_Prompt_. Pull out each line in the data below that contains the word "local". Case matters.

_Task inputs_.

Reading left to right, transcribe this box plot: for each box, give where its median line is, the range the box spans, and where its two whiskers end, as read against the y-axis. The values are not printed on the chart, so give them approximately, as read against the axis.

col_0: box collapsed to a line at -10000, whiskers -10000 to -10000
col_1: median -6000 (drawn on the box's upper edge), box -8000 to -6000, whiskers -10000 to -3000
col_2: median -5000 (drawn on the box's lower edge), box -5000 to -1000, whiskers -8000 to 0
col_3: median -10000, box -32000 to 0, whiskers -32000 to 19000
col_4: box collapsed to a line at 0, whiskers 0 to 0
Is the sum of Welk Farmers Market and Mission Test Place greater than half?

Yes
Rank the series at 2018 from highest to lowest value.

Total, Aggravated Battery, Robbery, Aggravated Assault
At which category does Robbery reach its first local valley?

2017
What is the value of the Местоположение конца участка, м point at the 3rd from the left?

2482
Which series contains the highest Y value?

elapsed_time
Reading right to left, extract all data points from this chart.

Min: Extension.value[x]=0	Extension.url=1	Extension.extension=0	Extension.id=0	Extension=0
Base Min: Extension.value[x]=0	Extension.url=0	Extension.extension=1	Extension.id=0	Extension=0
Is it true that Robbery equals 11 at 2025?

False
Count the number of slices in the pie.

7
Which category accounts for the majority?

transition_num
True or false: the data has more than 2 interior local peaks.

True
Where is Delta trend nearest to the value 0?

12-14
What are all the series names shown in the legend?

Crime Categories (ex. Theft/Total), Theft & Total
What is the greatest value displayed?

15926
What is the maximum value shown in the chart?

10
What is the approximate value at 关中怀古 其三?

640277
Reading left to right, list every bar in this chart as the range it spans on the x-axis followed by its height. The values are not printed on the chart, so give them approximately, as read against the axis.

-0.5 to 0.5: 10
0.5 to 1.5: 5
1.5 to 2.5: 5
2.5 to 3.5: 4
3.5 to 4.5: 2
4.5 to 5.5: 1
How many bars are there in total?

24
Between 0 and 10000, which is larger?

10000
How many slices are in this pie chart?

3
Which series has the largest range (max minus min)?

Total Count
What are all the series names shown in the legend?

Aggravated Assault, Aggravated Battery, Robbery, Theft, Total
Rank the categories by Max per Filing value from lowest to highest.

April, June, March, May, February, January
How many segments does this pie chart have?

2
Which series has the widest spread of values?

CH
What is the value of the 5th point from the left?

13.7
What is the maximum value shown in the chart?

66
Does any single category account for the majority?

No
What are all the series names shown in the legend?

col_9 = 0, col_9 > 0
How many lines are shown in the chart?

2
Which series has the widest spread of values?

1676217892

_Reply_.
At which category does Robbery reach its first local valley?
True or false: the data has more than 2 interior local peaks.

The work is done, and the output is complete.